SET OF TASKS ▸
1. In the pancake recipe, quote everything from "This may seem" down to "tbsp baking powder)".
2. Decide whether each statement agrees with the pancake recipe, answering yes or no and quoting the words of the recipe that settle it: (a) The batter keeps for about 4 days in the fridge. (b) The recipe makes about 20 pancakes. (c) Vanilla extract is a required ingredient.

DOCUMENT TEXT ▸
══════════════════════════════

THE BEST Pancakes

If you want to make good pancakes my #1, sold-gold, absolute best piece of advice I can give you is to make the batter the night before. It allows the gluten in the batter to relax (giving you fluffier pancakes) and also saves a huge amount of time (and cleaning up) in the morning. 

It really is a fairly simple process. You just need a good recipe, and this is definitely it.

I put this recipe up on my Instagram a while ago and it was hugely popular...

... so finally here is the recipe. (I decided to make a YouTube video of this as well, and you can check that out below.)

If you want to follow me on Instagram, you can do that here:

This may seem like a lot of pancakes (this recipes makes about 12), but pancakes for us are generally a special occasion. The batter will keep easily for about 4 days in the fridge. If it's just us, this recipe feeds our family of 4 for two days of breakfast pancakes (1-2 per person), but if we have guests (which is when we usually have pancakes) this is the perfect amount.


    • Makes about 12 thick pancakes
    • 4 cups (600g/22oz) self-raising flour and 2 tsp baking powder
    • (or 4 cups plain flour and 3 tbsp baking powder)
    • 3 eggs
    • 3 1/2 cups (875ml/30oz) milk
    • ½ cup (125g/4.5oz) sugar 
    • 1 tsp vanilla extract (optional)

══════════════════════════════

Saved data entries
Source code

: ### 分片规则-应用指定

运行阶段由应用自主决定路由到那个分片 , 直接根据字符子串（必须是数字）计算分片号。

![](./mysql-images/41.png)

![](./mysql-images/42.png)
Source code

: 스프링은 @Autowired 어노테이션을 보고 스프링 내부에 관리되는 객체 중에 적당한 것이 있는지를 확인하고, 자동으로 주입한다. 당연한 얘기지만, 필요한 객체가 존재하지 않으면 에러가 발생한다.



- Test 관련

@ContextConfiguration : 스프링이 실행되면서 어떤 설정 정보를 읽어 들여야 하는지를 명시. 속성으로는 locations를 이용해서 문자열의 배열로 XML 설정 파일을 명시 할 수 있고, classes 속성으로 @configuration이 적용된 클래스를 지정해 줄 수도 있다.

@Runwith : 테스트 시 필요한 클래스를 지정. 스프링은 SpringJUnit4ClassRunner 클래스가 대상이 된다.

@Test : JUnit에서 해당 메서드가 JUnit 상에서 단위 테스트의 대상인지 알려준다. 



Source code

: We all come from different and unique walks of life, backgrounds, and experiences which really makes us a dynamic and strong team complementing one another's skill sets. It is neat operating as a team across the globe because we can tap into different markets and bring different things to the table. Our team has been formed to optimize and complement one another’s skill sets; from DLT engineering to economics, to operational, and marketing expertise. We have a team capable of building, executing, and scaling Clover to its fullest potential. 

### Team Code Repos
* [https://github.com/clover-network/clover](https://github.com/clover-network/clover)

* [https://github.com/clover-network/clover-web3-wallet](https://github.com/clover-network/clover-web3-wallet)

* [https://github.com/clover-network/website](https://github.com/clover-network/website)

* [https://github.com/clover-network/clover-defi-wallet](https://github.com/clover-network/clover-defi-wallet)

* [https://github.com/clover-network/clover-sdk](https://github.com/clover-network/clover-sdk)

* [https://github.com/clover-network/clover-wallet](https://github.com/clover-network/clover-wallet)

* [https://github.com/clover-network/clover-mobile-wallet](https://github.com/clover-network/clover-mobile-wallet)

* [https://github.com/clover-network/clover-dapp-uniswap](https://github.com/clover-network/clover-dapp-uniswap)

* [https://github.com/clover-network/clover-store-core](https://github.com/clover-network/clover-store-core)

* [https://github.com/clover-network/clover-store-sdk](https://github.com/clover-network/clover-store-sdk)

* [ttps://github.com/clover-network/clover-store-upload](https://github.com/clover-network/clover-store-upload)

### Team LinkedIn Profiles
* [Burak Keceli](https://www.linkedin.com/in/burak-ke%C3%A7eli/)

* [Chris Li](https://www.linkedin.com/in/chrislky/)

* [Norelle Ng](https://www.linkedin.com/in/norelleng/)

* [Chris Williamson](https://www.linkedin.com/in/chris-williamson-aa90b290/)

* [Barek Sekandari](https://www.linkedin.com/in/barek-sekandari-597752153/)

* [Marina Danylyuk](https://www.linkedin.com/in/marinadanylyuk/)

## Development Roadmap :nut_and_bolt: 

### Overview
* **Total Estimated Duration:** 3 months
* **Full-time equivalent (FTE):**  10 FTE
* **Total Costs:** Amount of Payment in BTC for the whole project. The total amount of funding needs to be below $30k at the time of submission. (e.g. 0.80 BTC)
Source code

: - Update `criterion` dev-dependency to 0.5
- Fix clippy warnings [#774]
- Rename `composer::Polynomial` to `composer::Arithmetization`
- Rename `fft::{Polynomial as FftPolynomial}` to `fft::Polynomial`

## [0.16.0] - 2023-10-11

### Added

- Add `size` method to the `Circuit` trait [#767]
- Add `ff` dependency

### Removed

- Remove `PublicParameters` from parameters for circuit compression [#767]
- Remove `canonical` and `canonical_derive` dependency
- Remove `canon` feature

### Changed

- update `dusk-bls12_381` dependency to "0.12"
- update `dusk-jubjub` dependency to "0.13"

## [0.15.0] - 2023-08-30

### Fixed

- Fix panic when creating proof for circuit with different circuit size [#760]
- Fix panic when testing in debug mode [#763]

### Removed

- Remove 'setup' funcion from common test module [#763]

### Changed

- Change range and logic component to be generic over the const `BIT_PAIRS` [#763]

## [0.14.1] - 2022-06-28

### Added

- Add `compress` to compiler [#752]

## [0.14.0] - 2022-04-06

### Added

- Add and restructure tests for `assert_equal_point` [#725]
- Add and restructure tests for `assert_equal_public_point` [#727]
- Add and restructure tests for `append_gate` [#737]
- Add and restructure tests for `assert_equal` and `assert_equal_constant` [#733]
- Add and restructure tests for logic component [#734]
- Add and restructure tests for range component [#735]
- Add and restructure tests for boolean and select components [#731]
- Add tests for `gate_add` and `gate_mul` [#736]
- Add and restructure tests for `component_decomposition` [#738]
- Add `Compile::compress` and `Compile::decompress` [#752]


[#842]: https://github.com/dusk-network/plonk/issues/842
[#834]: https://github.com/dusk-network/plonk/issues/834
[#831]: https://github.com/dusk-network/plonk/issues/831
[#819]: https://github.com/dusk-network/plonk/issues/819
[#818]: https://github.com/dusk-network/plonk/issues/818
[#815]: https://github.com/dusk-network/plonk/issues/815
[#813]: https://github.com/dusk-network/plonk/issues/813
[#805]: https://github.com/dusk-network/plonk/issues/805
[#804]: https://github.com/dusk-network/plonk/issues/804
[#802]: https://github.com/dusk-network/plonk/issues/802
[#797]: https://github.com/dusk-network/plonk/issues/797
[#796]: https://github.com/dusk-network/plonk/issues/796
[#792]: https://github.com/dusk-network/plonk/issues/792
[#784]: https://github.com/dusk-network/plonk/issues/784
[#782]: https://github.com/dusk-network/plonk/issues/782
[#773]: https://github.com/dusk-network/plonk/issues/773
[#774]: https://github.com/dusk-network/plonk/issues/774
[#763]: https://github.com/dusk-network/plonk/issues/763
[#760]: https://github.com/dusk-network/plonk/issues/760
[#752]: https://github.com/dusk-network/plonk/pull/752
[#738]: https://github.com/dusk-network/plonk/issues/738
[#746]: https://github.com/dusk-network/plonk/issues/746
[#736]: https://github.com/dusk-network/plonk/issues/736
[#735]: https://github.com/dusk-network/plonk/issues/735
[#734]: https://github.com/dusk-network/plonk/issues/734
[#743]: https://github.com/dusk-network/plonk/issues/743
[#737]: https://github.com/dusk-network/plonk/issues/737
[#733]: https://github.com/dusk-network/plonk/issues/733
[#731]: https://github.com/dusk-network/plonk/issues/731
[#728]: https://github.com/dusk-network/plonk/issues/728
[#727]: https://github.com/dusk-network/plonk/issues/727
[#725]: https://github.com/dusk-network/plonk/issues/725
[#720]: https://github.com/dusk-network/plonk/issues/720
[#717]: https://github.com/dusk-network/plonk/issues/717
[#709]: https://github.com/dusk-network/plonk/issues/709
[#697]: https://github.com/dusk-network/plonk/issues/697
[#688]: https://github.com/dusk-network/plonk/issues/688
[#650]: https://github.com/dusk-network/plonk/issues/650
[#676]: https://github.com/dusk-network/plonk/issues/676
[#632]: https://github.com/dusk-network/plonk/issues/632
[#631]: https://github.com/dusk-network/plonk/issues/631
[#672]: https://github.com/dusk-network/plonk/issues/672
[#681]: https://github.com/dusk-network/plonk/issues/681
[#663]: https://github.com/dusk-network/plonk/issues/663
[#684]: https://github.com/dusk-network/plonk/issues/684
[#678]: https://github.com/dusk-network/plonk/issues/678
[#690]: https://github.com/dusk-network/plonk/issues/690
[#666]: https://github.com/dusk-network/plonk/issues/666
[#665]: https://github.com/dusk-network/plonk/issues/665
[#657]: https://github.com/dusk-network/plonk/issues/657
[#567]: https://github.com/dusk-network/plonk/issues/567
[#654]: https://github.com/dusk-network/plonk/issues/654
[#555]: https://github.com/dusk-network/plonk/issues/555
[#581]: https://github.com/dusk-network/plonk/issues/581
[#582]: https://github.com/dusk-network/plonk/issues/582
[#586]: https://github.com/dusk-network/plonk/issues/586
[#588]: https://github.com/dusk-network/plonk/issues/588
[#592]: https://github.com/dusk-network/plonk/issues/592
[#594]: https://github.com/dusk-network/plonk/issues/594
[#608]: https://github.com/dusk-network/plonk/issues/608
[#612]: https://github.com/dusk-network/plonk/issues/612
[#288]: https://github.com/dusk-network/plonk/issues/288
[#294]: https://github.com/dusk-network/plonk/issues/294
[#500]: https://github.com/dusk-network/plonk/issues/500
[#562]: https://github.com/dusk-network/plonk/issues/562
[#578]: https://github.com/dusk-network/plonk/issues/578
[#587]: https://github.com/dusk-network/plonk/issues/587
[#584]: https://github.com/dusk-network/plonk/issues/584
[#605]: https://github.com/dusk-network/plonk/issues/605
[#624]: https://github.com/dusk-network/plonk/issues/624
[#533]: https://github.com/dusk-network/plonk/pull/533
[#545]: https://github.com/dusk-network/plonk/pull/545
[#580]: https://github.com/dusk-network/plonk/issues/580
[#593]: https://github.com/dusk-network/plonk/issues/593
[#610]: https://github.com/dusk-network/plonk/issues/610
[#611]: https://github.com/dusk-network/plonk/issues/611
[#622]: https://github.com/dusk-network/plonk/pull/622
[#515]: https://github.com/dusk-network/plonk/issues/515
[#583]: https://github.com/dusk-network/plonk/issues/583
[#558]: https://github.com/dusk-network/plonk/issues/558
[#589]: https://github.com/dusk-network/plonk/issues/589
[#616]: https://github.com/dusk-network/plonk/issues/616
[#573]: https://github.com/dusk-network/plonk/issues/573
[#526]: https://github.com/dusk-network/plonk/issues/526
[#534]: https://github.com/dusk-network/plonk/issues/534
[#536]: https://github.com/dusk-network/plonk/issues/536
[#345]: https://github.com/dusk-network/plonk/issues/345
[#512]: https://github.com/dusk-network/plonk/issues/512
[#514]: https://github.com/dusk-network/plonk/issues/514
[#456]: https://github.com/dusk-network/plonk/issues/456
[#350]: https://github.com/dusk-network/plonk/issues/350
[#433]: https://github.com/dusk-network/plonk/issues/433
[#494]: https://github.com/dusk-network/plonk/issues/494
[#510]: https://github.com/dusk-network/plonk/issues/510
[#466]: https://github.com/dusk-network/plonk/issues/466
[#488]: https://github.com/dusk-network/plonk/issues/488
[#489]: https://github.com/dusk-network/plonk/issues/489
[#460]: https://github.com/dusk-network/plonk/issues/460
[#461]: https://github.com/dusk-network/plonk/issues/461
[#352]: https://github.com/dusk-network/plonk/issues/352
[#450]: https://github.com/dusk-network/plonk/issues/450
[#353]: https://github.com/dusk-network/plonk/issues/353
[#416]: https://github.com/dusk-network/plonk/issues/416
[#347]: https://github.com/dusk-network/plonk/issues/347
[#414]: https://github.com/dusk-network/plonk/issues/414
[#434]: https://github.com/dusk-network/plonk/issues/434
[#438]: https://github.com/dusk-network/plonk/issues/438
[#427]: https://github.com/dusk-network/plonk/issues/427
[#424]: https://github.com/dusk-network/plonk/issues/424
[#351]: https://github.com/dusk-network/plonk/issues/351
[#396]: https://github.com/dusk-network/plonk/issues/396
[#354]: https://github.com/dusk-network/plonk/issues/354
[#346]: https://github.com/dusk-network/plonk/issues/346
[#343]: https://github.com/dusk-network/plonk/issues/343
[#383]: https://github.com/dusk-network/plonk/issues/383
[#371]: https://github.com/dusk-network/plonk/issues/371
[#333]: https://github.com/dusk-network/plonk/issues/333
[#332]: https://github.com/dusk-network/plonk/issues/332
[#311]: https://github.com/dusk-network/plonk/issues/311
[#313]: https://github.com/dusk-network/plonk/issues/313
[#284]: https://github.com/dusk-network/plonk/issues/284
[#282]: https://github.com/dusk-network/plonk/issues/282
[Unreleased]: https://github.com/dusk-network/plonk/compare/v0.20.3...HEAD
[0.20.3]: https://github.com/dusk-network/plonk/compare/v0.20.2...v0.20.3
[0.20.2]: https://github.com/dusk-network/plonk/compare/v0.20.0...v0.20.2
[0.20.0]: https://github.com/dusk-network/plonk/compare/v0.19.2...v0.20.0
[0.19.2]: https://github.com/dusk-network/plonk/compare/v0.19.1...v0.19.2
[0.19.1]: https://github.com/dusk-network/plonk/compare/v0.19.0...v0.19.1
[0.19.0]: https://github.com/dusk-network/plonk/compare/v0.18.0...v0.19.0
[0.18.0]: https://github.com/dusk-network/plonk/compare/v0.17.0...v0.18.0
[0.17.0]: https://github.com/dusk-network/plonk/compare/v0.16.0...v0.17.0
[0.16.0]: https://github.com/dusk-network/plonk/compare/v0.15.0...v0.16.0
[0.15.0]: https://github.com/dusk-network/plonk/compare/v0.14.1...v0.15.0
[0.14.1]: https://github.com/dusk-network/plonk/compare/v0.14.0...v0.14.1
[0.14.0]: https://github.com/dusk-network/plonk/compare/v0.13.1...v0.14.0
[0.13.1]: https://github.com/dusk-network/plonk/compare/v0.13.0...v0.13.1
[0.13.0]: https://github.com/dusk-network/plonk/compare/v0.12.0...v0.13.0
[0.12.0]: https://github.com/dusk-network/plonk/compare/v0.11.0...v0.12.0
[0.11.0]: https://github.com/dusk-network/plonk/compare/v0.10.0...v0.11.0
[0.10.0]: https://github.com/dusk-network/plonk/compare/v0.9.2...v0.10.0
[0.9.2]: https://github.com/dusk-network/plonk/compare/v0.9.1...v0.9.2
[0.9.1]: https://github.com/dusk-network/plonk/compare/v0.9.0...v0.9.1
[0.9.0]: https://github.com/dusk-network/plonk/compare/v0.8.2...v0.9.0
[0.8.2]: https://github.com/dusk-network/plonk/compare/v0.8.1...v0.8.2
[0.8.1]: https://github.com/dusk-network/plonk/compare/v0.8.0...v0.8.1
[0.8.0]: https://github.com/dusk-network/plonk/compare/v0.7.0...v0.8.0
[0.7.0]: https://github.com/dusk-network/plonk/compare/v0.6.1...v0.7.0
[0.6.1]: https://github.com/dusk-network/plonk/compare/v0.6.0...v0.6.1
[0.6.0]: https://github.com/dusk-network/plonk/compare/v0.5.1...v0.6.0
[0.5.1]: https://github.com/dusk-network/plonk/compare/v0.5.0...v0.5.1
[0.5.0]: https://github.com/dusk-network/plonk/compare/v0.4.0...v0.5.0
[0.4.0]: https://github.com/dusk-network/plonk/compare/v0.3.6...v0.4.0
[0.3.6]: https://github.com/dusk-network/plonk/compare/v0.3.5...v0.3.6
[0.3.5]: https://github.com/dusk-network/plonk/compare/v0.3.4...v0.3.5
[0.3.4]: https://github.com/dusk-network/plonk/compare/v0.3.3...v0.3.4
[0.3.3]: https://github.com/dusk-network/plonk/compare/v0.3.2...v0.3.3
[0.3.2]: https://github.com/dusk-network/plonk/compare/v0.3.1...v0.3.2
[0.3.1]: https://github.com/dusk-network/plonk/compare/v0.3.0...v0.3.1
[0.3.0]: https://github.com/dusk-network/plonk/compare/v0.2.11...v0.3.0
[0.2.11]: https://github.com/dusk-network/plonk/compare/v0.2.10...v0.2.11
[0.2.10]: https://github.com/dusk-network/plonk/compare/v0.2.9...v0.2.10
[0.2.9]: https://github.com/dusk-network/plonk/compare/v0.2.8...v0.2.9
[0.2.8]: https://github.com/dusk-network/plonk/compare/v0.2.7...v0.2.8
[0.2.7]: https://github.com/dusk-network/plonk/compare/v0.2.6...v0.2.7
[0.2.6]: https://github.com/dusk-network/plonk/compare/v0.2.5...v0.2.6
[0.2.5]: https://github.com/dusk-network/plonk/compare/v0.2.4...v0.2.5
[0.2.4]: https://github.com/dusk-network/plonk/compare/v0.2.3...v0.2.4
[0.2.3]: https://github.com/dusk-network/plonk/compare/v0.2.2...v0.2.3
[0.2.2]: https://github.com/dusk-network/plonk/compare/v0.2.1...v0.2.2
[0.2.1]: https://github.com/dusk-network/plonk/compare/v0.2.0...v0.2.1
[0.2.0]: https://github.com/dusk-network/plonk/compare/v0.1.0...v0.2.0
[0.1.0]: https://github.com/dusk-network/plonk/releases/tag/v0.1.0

══════════════════════════════

SOLUTIONS IN ORDER ▸
1.
This may seem like a lot of pancakes (this recipes makes about 12), but pancakes for us are generally a special occasion. The batter will keep easily for about 4 days in the fridge. If it's just us, this recipe feeds our family of 4 for two days of breakfast pancakes (1-2 per person), but if we have guests (which is when we usually have pancakes) this is the perfect amount.


    • Makes about 12 thick pancakes
    • 4 cups (600g/22oz) self-raising flour and 2 tsp baking powder
    • (or 4 cups plain flour and 3 tbsp baking powder)

2.
(a) Yes: "The batter will keep easily for about 4 days in the fridge."
(b) No: "Makes about 12 thick pancakes"
(c) No: "1 tsp vanilla extract (optional)"